Patients have a right to good healthcare, but not a right to drugs of dependence. Patients need to be informed of this at the beginning of any trial using drugs of dependence. If the clinician feels further therapy is detrimental to a patient’s health, then clinical withdrawal of medication should begin.
Doctors typically have a strong desire to alleviate a patient’s distress and suffering. The psychological phenomenon of transference in addiction, pain and mental illness can result in doctors having difficulty in these clinical areas. Some GPs may find it difficult to set boundaries for patients, and are therefore at risk of being pressured to prescribe inappropriately. Other GPs may have difficulty saying ‘no’ or believe they are ‘helping’ or taking a harm minimisation approach by giving in to a patient’s requests for drugs.

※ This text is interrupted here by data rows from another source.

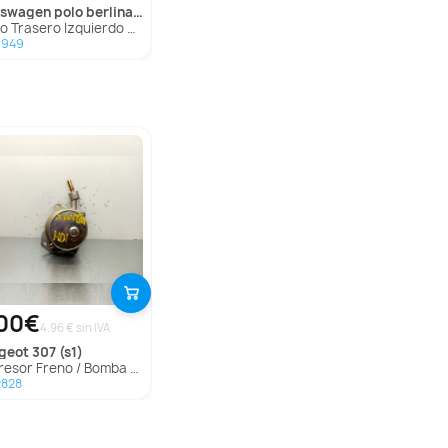
lkswagen
polo berlina (6n1)
Trasero Izquierdo para Volkswagen Polo Berlina (6N1)
3949
00€
4.96 € sin IVA
ugeot
307 (s1)
or Freno / Bomba Vacio para Peugeot 307 (S1)
2828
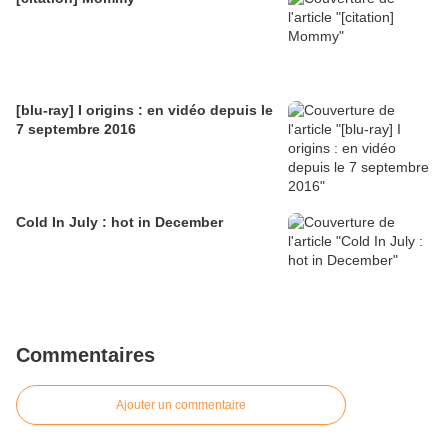
[blu-ray] I origins : en vidéo depuis le
7 septembre 2016
Cold In July : hot in December
Commentaires
Ajouter un commentaire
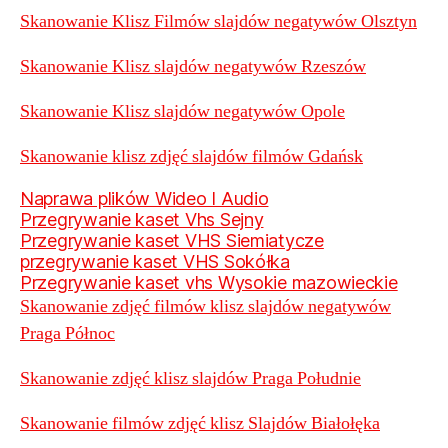
Skanowanie Klisz Filmów slajdów negatywów Olsztyn
Skanowanie Klisz slajdów negatywów Rzeszów
Skanowanie Klisz slajdów negatywów Opole
Skanowanie klisz zdjęć slajdów filmów Gdańsk
Naprawa plików Wideo I Audio
Przegrywanie kaset Vhs Sejny
Przegrywanie kaset VHS Siemiatycze
przegrywanie kaset VHS Sokółka
Przegrywanie kaset vhs Wysokie mazowieckie
Skanowanie zdjęć filmów klisz slajdów negatywów
Praga Północ
Skanowanie zdjęć klisz slajdów Praga Południe
Skanowanie filmów zdjęć klisz Slajdów Białołęka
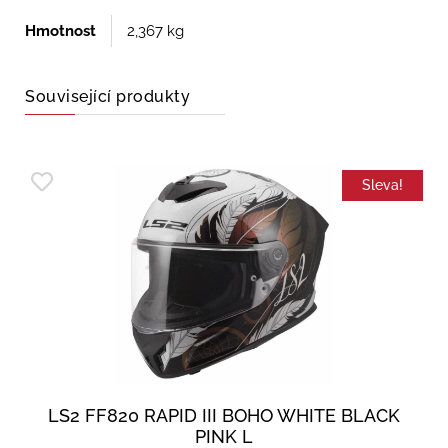
Hmotnost
2,367 kg
Související produkty
Sleva!
LS2 FF820 RAPID III BOHO WHITE BLACK
PINK L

All practitioners express difficulty responding to patients who use manipulative behaviour (eg threatening to self-harm if they do not receive medication). GPs should educate themselves about appropriate responses to common manipulative behaviours used to access drugs of dependence. To aid GPs’ negotiation skills, scripted replies have been developed to help with appropriate responses in difficult situations (refer to Resource A in the PDF version).
Aboriginal and Torres Strait Islander peoples
There is very little literature on benzodiazepine use in Aboriginal and Torres Strait Islander peoples. While the clinical recommendations in this guide are the same for all patients, there is a need to understand the complex cultural context of Aboriginal and Torres Strait Islander peoples to build an effective therapeutic alliance. Working with local, respected Aboriginal Health Workers and/or drug and alcohol workers is crucial for comprehensive bio-psychosocial care.
The Working Together book is relevant in understanding and providing mental health care to Aboriginal and Torres Strait Islander peoples.
The Handbook for Aboriginal Alcohol and Drug Work includes useful information on benzodiazepines.